Down to the final line, reproduce the entries that follow exactly.

━━━━━ Data ━━━━━

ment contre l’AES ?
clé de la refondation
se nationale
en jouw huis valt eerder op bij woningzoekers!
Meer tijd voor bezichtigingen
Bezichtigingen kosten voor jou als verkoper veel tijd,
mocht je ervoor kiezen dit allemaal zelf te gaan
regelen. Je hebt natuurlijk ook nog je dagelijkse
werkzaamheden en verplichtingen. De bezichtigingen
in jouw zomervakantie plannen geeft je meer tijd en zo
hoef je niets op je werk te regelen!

━━━━━

§ Solution for this exercise
ment contre l’AES ?
clé de la refondation
se nationale
en jouw huis valt eerder op bij woningzoekers!
Meer tijd voor bezichtigingen
Bezichtigingen kosten voor jou als verkoper veel tijd,
mocht je ervoor kiezen dit allemaal zelf te gaan
regelen. Je hebt natuurlijk ook nog je dagelijkse
werkzaamheden en verplichtingen. De bezichtigingen
in jouw zomervakantie plannen geeft je meer tijd en zo
hoef je niets op je werk te regelen!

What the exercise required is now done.